I'm new to this site so please bear with me. I recently installed a Garrison Keyless Entry Deadbolt Lock for the front door of my house. The lock works if I turn it manually, meaning if I use a key from the outside or the switch on the inside of the house. If I try to unlock the door using the code, it will try to turn but is unable to do so. It seems to be jammed in some sense. The code I am using is 100% for sure working because I see a green light and it is in fact trying to turn. I can lock the door electronically however. Why can I only unlock the door manually and not electronically. Please help. It kinda defeats the whole purpose of a keyless entry lock if I have to use a key.


----------



## TheBobmanNH (Oct 23, 2012)

Did you try contacting the company that makes the thing? It's possibly defective. Not sure how strong the little motor is that unlocks, is it possible there's a little too much friction on the bolt so the motor can't overcome it when unlocking?


----------



## stuntwei (Jan 20, 2014)

By recently, I mean a few hours ago so I have not contacted the company yet. If it is friction, how can I fix it? I don't think WD40 will do it. There doesn't seem to be that much friction when I open it manually.
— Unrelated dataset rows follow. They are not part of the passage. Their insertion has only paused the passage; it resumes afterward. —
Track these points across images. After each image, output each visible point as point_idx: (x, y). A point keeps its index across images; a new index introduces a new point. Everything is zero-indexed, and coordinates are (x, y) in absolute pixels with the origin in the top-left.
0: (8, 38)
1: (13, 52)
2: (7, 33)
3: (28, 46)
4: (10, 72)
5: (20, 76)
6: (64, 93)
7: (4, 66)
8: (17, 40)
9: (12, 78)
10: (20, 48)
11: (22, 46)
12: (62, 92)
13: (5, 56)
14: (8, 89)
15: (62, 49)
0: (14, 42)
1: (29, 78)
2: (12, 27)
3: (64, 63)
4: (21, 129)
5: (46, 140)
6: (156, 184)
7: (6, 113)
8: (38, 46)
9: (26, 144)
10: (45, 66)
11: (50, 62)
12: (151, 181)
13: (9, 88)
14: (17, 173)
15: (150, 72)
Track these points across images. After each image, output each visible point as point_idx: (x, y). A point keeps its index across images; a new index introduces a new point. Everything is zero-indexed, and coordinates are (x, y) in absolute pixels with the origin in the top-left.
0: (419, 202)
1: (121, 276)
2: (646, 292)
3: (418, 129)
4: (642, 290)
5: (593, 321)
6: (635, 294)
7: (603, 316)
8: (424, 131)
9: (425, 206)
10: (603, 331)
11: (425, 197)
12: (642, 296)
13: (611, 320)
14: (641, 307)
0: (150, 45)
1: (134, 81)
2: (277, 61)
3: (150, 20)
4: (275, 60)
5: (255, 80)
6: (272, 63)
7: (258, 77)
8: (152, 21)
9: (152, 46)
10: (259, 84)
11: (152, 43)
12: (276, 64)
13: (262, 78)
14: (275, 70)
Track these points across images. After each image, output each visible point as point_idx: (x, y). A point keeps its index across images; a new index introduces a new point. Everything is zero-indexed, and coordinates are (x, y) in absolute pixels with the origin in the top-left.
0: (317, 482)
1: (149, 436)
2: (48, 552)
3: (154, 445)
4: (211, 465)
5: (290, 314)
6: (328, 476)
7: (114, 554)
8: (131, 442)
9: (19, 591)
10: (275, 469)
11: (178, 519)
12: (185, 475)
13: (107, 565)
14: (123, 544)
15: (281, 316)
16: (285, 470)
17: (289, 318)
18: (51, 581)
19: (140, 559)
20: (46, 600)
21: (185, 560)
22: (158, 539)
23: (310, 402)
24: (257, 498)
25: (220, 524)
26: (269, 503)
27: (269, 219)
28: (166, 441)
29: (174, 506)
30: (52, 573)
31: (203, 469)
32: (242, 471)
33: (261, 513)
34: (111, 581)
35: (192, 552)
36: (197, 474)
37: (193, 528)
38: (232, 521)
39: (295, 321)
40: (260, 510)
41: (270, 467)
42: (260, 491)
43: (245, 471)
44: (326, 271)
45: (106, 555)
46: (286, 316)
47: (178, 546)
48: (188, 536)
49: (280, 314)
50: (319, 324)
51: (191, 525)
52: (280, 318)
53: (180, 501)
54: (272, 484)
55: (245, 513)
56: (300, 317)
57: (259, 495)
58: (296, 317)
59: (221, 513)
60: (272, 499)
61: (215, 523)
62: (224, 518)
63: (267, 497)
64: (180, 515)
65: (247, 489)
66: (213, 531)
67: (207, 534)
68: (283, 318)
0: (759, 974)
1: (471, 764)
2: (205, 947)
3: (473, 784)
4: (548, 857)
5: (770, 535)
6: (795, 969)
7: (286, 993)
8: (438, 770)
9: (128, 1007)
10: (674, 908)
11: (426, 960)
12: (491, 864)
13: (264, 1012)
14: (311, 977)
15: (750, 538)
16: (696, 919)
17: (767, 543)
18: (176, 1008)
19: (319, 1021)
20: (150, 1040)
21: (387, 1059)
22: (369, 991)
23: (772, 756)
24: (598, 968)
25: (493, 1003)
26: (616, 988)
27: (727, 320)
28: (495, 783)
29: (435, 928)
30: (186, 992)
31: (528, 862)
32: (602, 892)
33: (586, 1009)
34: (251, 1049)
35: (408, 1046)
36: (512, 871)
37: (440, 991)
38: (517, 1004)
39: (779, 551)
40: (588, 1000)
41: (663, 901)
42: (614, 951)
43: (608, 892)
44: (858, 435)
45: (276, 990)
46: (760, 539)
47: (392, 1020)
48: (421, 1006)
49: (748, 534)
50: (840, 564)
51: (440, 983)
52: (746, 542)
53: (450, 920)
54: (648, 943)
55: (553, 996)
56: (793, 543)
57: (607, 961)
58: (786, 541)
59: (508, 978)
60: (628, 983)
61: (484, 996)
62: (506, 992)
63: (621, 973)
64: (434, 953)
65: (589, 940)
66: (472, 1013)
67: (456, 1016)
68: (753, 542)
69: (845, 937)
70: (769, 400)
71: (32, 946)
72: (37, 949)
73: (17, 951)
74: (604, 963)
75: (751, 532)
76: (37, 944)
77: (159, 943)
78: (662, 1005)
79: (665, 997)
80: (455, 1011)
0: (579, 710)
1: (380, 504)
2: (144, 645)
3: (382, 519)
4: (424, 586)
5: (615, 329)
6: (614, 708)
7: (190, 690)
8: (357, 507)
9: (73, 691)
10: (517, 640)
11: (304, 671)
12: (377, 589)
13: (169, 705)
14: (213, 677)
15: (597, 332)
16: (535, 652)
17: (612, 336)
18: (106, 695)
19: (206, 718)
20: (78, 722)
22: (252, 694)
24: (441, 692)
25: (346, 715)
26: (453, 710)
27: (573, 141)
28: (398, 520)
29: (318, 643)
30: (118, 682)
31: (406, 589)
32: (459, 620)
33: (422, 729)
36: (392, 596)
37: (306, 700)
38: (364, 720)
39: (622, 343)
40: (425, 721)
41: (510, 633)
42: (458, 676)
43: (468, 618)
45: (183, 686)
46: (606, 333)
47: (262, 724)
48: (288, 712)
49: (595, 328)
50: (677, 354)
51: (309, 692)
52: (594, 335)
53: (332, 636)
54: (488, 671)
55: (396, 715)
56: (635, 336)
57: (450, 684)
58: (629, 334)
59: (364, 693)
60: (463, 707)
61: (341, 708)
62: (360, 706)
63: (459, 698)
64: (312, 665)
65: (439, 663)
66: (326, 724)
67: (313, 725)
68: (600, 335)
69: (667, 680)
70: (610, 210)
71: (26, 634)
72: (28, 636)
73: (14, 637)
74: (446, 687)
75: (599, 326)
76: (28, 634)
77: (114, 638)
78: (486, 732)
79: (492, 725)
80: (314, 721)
Hmm...


----------



## gregzoll (Dec 25, 2006)

stuntwei said:


> By recently, I mean a few hours ago so I have not contacted the company yet. If it is friction, how can I fix it? I don't think WD40 will do it. There doesn't seem to be that much friction when I open it manually. Hmm...


Could be that the striker plate for the Deadbolt, is set in a way that the bolt catches on it, causing the motor to not push it all the way out.
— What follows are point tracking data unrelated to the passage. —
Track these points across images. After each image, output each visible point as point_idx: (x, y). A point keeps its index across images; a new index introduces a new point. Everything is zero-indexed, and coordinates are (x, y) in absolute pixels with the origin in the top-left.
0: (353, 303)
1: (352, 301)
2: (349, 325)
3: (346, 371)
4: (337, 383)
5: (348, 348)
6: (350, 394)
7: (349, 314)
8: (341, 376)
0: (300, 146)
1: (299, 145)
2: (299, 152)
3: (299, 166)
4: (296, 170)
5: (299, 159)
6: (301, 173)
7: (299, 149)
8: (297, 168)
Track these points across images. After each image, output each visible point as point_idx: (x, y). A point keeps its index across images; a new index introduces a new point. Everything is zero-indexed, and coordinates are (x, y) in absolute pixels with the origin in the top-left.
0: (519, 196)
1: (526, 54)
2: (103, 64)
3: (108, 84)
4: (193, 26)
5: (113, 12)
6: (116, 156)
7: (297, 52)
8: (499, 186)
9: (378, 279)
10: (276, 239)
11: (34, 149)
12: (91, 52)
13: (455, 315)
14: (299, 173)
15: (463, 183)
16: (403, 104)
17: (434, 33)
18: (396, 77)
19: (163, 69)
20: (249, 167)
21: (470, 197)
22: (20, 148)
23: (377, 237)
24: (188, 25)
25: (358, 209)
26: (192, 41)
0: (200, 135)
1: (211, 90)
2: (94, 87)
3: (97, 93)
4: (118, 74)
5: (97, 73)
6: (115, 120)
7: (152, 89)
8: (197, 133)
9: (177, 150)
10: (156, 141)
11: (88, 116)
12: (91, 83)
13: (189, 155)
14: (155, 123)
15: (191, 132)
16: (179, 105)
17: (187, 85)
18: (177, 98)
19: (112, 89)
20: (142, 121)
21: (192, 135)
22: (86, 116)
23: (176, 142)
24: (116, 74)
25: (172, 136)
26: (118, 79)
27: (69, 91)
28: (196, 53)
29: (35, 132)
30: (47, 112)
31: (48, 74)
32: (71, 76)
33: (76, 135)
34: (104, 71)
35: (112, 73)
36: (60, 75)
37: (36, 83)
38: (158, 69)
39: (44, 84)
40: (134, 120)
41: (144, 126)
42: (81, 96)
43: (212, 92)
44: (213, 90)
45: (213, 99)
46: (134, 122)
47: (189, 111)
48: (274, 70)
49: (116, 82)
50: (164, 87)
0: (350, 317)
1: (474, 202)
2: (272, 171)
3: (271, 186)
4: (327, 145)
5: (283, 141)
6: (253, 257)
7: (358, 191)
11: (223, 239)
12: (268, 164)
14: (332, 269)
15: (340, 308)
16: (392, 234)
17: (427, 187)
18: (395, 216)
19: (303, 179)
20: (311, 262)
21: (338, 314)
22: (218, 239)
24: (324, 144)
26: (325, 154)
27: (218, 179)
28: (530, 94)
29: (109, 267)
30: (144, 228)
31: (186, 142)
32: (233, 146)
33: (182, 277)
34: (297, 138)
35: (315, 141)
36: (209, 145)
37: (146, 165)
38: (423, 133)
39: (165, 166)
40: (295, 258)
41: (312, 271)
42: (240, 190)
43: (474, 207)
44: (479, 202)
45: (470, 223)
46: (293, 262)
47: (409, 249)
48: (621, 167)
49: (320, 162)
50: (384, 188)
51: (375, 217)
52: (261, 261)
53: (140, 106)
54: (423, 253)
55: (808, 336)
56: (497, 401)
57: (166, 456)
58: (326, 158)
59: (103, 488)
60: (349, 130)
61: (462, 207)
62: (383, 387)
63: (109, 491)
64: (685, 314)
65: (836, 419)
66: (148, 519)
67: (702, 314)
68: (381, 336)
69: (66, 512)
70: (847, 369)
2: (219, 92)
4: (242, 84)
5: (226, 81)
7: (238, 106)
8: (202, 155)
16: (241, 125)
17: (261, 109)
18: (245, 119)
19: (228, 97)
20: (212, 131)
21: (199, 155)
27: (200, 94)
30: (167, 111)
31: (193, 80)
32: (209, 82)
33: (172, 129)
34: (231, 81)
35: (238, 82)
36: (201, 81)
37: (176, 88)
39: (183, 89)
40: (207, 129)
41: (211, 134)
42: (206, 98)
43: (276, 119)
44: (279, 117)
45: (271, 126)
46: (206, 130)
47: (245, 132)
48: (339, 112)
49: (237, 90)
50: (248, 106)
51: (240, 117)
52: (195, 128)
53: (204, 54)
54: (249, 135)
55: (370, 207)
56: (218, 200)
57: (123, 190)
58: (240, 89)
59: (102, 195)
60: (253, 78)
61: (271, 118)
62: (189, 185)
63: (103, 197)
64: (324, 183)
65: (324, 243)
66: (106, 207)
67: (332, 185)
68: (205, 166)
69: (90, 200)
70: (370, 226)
You are going to have to check to see if the bolt is catching on the Striker plate, and either file the edge to allow the bolt to pass through freely, or pull the plate, put Bondo in the hole, let the filler dry, then cut in a new hole for the bolt to go into.


----------



## stuntwei (Jan 20, 2014)

Could that still apply to when the bolt is going back into the door (unlocking). I would have thought that it can only catch on the way out (locking) since it is smooth going back inside.


----------



## gregzoll (Dec 25, 2006)

stuntwei said:


> Could that still apply to when the bolt is going back into the door (unlocking). I would have thought that it can only catch on the way out (locking) since it is smooth going back inside.


Yes, if it was pushed outwards. You have to have a clean throw for the deadbolt to go into the hole of the striker plate.

If the plate is not in the right place, the bolt will catch or drag, so you usually have to pull or push on the door, to get the bolt to go into the striker hole cleanly.


----------



## stuntwei (Jan 20, 2014)

Hmm, i'll have to look into it then. On a warmer day though. It was really cold today. Froze my hands lol.


----------



## gregzoll (Dec 25, 2006)

stuntwei said:


> Hmm, i'll have to look into it then. On a warmer day though. It was really cold today. Froze my hands lol.


If it has been sub-freezing temps, it can cause issues also, if there is no Storm door, or the storm door leaks too much air, causing a thermal difference between it and the main door.

I ended up just using a couple of files, from a set that I picked up at the local Harbor Freight. Took enough of the metal off of my Striker Plate, that the Dead bolt throws cleanly into the opening. Unless they drill the hole in the jamb for the Dead bolt, you always end up doing it yourself, and usually it is not perfect.

Also on another note, use 2 1/2" or 3" screws on the hinges and the striker plates. Makes it harder for someone to kick in the door.


----------